Престарелая мисс Друмм и дело о погибшем котле

«Престарелая мисс Друмм и дело о погибшем котле»

Пролог,
В котором нотариус сообщает об инциденте, нарушившем закон, здравый смысл и, быть может, даже саму природу порядка

(Из личного журнала мистера Эдмунда Баркетта, нотариуса округа Беркшир, хранящего присягу с 1843 года)

С чувством обязанности, не отделимого от благоговейного ужаса, я предпринимаю запись следующих обстоятельств, равно необычных, прискорбных и, по общему мнению, не поддающихся полному объяснению средствами здравого разума. Как человек, всю свою профессиональную жизнь посвятивший закону — не в поэтическом, но в самом прозаическом его обличье, — я не имею привычки придавать субъективное значение юридическим казусам. Однако в описываемом ниже случае, вопреки всему моему опыту, строгость форм и ясность логики уступили место необъяснимому мраку человеческой страсти, одетой в мантию права.
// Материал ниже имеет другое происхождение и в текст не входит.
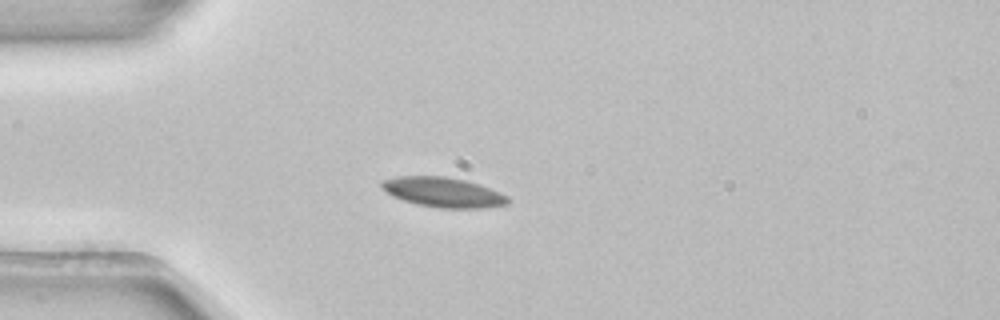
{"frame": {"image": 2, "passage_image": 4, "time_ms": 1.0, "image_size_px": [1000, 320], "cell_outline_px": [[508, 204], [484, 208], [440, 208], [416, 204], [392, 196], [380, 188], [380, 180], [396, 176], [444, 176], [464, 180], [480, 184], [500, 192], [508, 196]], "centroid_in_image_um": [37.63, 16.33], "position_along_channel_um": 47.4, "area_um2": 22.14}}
Я не пишу этих строк с целью развлечения или морали. Моя задача — зафиксировать, для потомков и возможного юридического анализа, цепь событий, завершившихся трагическим исходом. Предупреждаю читателя: ни одна деталь не преувеличена, хотя многие могли бы быть сочтены вымышленными. В центре повествования находится особа, хорошо известная жителям Маддл-Бэнкса, но, полагаю, мало понятная даже тем, кто ежедневно с ней пересекался. Госпожа Артемизия Друмм, вдова преподавателя латинской грамматики и пожизненный член Общества Честного Суда, была женщиной исключительной твёрдости принципов и столь же исключительного отвращения к компромиссу.

Её дом, расположенный на углу Топазной улицы и аллеи Пьюританс, в течение последних двадцати лет служил не столько жилищем, сколько архивом. Комнаты были заставлены шкафами с судебными выписками, парламентскими протоколами, актами об упорядочении местных каналов и указами короля Георга III, переплетёнными в кожу и расставленными по алфавиту. На каминной полке возвышался бюст судьи Блэкстоуна, а под стеклом — личная печать её покойного мужа с выгравированной фразой Fiat iustitia, ruat caelum.
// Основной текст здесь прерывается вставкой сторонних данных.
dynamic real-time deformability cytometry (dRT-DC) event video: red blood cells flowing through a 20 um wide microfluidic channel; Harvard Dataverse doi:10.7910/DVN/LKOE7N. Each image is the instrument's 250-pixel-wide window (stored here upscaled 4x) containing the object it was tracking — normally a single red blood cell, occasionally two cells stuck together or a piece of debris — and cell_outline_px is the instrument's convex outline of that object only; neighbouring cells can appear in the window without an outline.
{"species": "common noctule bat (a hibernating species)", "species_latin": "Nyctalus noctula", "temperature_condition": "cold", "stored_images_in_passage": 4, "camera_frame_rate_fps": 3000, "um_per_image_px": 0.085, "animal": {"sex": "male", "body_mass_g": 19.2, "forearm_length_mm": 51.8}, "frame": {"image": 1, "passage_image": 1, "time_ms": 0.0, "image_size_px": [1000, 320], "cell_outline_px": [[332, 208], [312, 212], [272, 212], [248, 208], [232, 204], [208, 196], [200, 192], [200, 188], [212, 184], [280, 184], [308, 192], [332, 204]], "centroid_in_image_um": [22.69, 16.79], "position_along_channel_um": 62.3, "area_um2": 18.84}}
Сама мисс Друмм, в свои семьдесят лет, производила впечатление железного существа: высокая, с лицом, напоминавшим перевёрнутый чайник (как позже подметил обозреватель «Морального вестника»), она появлялась на улицах города с неизменной папкой жалоб в руках и тем ровным шагом, который присущ лишь тем, кто верит в неотвратимость наказания.

Я лично не раз подписывал её обращения в приходский совет, библиотечный комитет и даже в министерство сельского хозяйства, и должен признать: её формулировки были безупречны. Однако события, вызванные разбитием одного чугунного котла — пусть и старинного — переросли допустимую меру правовой реакции и вошли в анналы местной истории как «Дело о погибшем котле», хотя, по совести, следовало бы назвать его делом погибшего разума.
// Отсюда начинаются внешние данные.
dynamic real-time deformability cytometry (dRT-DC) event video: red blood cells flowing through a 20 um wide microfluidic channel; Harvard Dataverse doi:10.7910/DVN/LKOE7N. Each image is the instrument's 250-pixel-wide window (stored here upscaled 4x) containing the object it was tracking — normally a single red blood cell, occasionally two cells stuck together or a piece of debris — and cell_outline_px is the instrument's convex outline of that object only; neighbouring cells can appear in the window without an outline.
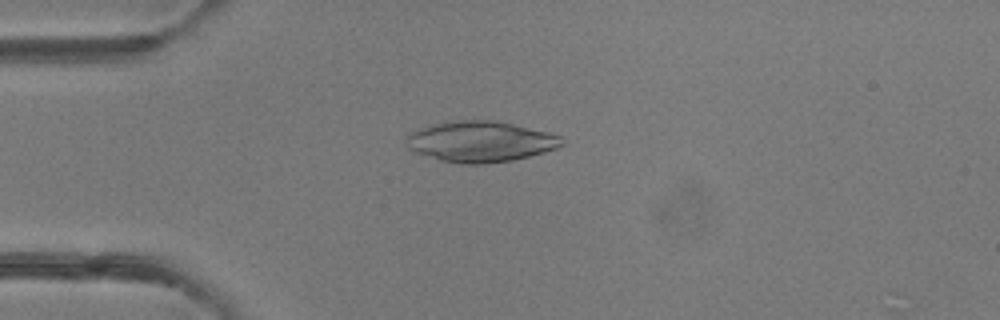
{"species": "common noctule bat (a hibernating species)", "species_latin": "Nyctalus noctula", "temperature_condition": "room temperature", "stored_images_in_passage": 46, "camera_frame_rate_fps": 3000, "um_per_image_px": 0.085, "animal": {"sex": "female"}, "frame": {"image": 1, "passage_image": 10, "time_ms": 3.0, "image_size_px": [1000, 320], "cell_outline_px": [[564, 144], [556, 148], [544, 152], [512, 160], [484, 164], [460, 164], [440, 160], [416, 152], [408, 148], [408, 132], [432, 124], [460, 120], [492, 120], [512, 124], [548, 132], [560, 136]], "centroid_in_image_um": [40.83, 12.04], "position_along_channel_um": 44.2, "area_um2": 36.65}}
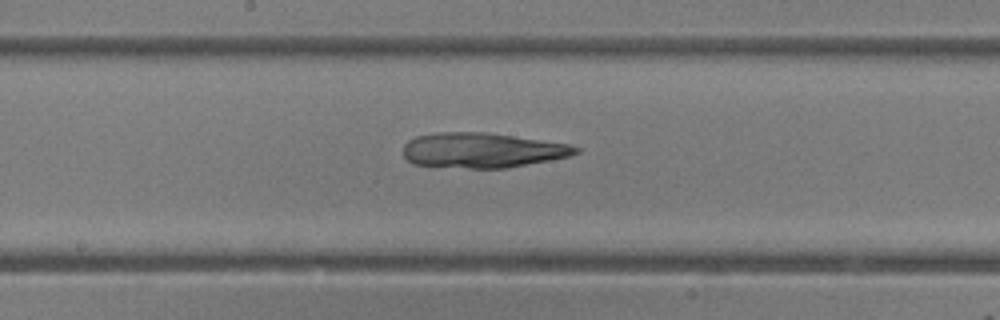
{"frame": {"image": 2, "passage_image": 23, "time_ms": 7.333, "image_size_px": [1000, 320], "cell_outline_px": [[580, 152], [568, 156], [508, 168], [468, 168], [412, 164], [404, 156], [404, 144], [408, 140], [416, 136], [436, 132], [484, 132], [568, 144], [580, 148]], "centroid_in_image_um": [40.95, 12.77], "position_along_channel_um": 207.3, "area_um2": 34.91}}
Котёл, унаследованный мисс Друмм от её мужа, был предметом почти религиозного поклонения. Согласно её уверениям (никем, впрочем, не подтверждённым), котёл принадлежал ещё временам короля Вильгельма IV и служил не просто для кипячения воды, но и как символ порядка, непрерывности и, — смею предположить, — утраченной любви. Он стоял в центре кухни, начищенный до чёрного блеска, на пьедестале, напоминавшем постамент монумента, и использовался строго в определённые часы.

Случайный удар, нанесённый мячом, отбившимся от руки мальчика по имени Сэмюэл Тач, стал началом цепи, которая привела к последствиям столь трагическим, что я и поныне, спустя месяцы после завершения дела, не могу о них вспоминать без дрожи.

Я не склонен драматизировать, но позвольте мне засвидетельствовать следующее: никогда прежде ни один хозяйственный предмет — будь то фарфоровая ваза, фамильное кресло или даже утерянный орден — не становился причиной такого бюрократического обострения. Жалоба за жалобой, петиция за петицией, обвинения, отсылки к античным правовым кодексам, латинские цитаты, обвинения в преступной халатности и даже в «государственном безразличии к актам вандализма частного характера» — всё это валилось ко мне на стол с такой скоростью, что мои клерки отказывались разбирать почту.

Сначала я считал происходящее обыкновенной эксцентричностью пожилой вдовы. Однако с момента, когда она потребовала признания ущерба на уровне окружного суда, с прилагаемой схемой трубопровода 1852 года и нотариально заверенным чертежом дома в масштабе один к сорока, — я понял: дело принимает характер патологический.

К несчастью, сам я был вынужден неоднократно участвовать в этом процессе: сначала — как нотариус, заверяющий копии её обращений, затем — как свидетель правдивости её утверждений (в том, что котёл действительно существовал и был повреждён), и, наконец — как лицо, публично отмежевавшееся от её требований, за что, впрочем, получил письменное предупреждение с угрозой судебного преследования.

И всё же, господа, несмотря на личную горечь и профессиональное унижение, я считаю своим долгом донести до вас — читателей, коллег и, возможно, историков будущего — правду. Историю о том, как буква закона была вывернута в крюк виселицы, а дух справедливости — изгнан прочь под предлогом процедурной точности. Историю, где игра ребёнка оказалась преступлением, а сломанный котёл — святыней, защищённой яростнее, чем жизнь человеческая.

Пусть это повествование станет уроком — если не для судей, то хотя бы для нотариусов.

Загрузка...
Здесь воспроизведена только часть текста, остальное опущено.